Work task ▸ Line by line, transcribe the listing below exactly.

** Material to process follows **

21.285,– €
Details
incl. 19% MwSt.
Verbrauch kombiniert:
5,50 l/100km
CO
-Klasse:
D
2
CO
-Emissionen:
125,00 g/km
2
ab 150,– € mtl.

** End of Material to process **

Answer to this problem ▸
21.285,– €
Details
incl. 19% MwSt.
Verbrauch kombiniert:
5,50 l/100km
CO
-Klasse:
D
2
CO
-Emissionen:
125,00 g/km
2
ab 150,– € mtl.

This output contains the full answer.